SELECTED EXCERPT =
- Opening Delimiter -

Sixteenth President of the University of North Carolina
April 12, 2006
Erskine Bowles delivers his Inaugural Address April 12 in Aycock Auditorium at UNCG.
As I’ve aged and faced new opportunities, I’ve learned that sometimes in life, the real world is even better than your fondest dreams. Serving as the 16th president of my University — the University of North Carolina— is by far the single greatest honor I can imagine ever being given. As my Mama, who is sitting right down there in the front row, knows, I am about to burst with joy to stand before you in my hometown, surrounded by my family and my friends from across our state and nation as the leader of our University. I thank you for the enormous trust you have bestowed upon me and for the privilege you have given me to serve the people of North Carolina.
But today’s ceremony really isn’t about Erskine Bowles. Rather, it’s a
celebration — a celebration of our University’s distinguished past and an affirmation of the critical role that each and every UNC campus must play in the future of North Carolina. Today’s ceremony is a tribute to more than two centuries of incredibly generous support of our University by our legislature, state leaders, and citizens. It’s also an acknowledgement that this University’s reputation for excellence, our record of achievement, and our boundless potential—all belong to the faculty, the staff, our remarkable corps of chancellors, and those talented students that fill our classrooms. It is these people who are our University — they are the individuals who have made and kept this University great, and in them rest our hopes for an even brighter tomorrow.
Erskine Bowles takes the oath of office from North Carolina superior court judge Howard E. Manning Jr. while his wife, Crandall Close Bowles, holds the Bible.
Since this University’s rebirth in 1972, it has had but three leaders: Bill Friday — my hero; Dick Spangler — my longtime friend and advisor; and Molly Broad — whose legacy of rebuilding is still taking physical shape across our 16 campuses. On behalf of all the people of our state, I thank these three great North Carolinians for coming home to be with us today. We thank you for your unwavering insistence on academic excellence, for your visionary leadership, and for the lasting difference you have made in the lives of our people. It is an honor to follow you as president of this University.
Today we can look back over the long sweep of history and know that we have kept faith with the founders of this great University. For more than two centuries, the people of North Carolina have believed to their very core in the enduring power of education. It is that faith and their support — embodied in progressive leaders and statesmen with names like Aycock, Alderman, Shepard, Graham, Sanford, Cone, Holshouser, and Hunt — that have sustained this University and this state through generation after generation.
Time and again, the teaching, research, and public service of our University and its leaders have helped North Carolina weather transition and change to improve the lives and livelihoods of our people. At pivotal points in our history, this University has provided the toolkit with which the people of North Carolina built their way out of poverty and mediocrity. By offering the raw material of innovation and the glue of common purpose, the University has shown how our aspirations could take concrete form.
Today we look ahead with renewed faith to ponder what education will mean to the future of North Carolina; for we as a state and we as a University are facing some enormous challenges in the days ahead. All of us have seen with our own eyes the dramatic change that has occurred in North Carolina’s economy because of losses on our farms and in the textile, apparel, and furniture industries—industries that sustained us for generations. But as significant as these transformational changes have been to our economy, I’m afraid we haven’t seen anything yet.

- Closing Delimiter -

REQUIRED ACTION 1 = In the inaugural address, who administered the oath of office to Erskine Bowles?
REQUIRED ACTION 2 = According to the inaugural address, who are all the leaders the University has had since its rebirth in 1972?
REQUIRED ACTION 3 = Carry the inaugural address forward with the next part, picking up after its final sentence.
The lines after this point are separate material, unrelated to the inaugural address.

RAW DATA =
- Opening Delimiter -

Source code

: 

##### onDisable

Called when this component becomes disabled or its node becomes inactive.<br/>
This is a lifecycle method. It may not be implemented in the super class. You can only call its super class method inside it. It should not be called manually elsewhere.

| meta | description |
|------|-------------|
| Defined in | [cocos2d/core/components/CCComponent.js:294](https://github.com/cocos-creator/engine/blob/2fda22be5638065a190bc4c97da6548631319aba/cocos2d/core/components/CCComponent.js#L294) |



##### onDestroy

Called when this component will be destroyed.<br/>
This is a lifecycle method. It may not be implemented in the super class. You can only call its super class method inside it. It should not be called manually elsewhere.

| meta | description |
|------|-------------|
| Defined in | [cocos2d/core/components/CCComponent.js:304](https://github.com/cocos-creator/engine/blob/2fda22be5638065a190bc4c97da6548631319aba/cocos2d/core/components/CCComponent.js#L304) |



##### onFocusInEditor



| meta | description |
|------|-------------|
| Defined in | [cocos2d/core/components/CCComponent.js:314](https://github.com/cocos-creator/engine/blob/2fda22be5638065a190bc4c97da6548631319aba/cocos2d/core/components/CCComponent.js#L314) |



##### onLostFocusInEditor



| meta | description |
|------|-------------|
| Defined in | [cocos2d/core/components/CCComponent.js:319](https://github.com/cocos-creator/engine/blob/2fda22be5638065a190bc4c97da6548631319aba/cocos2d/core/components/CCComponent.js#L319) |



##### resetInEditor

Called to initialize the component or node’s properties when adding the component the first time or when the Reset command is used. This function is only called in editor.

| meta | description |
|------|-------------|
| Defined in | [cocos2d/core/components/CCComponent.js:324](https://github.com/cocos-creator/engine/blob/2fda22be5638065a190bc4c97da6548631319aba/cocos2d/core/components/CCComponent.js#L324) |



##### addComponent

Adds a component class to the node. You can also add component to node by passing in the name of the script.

- Closing Delimiter -

REPLY 1 = North Carolina superior court judge Howard E. Manning Jr.

REPLY 2 = Bill Friday, Dick Spangler, and Molly Broad.

REPLY 3 =
As Tom Friedman says in “The World is Flat,” technology has now “wired the whole world together” and leveled the global playing field in the process. As we here in North Carolina have painfully learned, our people are no longer competing for jobs and work with just the citizens of South Carolina, Tennessee, or Georgia.
In today’s knowledge-based global economy, we’re competing head-to-head with China, India, and dozens of other countries that are making tremendous strategic investments in education and research. The cold hard fact is that if we don’t get more of our own people better educated, we’re in a losing fight—a fight that if we shape up we can still win, and win big.
This sobering conclusion is echoed in a recent report from the National Academies called “Rising Above the Gathering Storm.” The authors include both conservative businessmen and liberal philosophers, and unanimously they warn that the “scientific and technical building blocks of our economic leadership are eroding at a time when many other nations are gathering strength.” They conclude that the U.S. “must compete by optimizing its knowledge-based resources, particularly in science and technology, and by sustaining the most fertile environment for new and revitalized industries and the well-paying jobs they bring.”
I, for one, have seen up close that “gathering storm” they talked about. Following last year’s tsunami, I spent a considerable amount of time in Southeast Asia, and I confess it was a real wake-up call for me. As I traveled throughout India, Singapore, and Indonesia, I came to the sobering realization that an economic tsunami is fast bearing down on North Carolina and our entire nation.
Our natural inclination might be to batten down the hatches and hope to ride the storm out. But the truth of the matter is this: if we don’t grab hold of the future and get more people better educated, we are going to be crushed by this tidal wave of highly educated people from all parts of the world competing for the jobs of tomorrow—jobs that our children and their children will so desperately need to preserve their futures.
Let me paint a quick picture of this economic tsunami for you.
• If you go into a first-grade classroom in China today, you are likely to find 40 kids sitting in front of computers taking math—in English. How many first-grade classrooms have you seen with 40 American kids sitting in front of computers—much less sitting in front of computers studying math—in Chinese?
• If that’s not enough to make you sit up, think about the fact that within five years, 90 percent of the world’s scientists and engineers will be living and working in Asia.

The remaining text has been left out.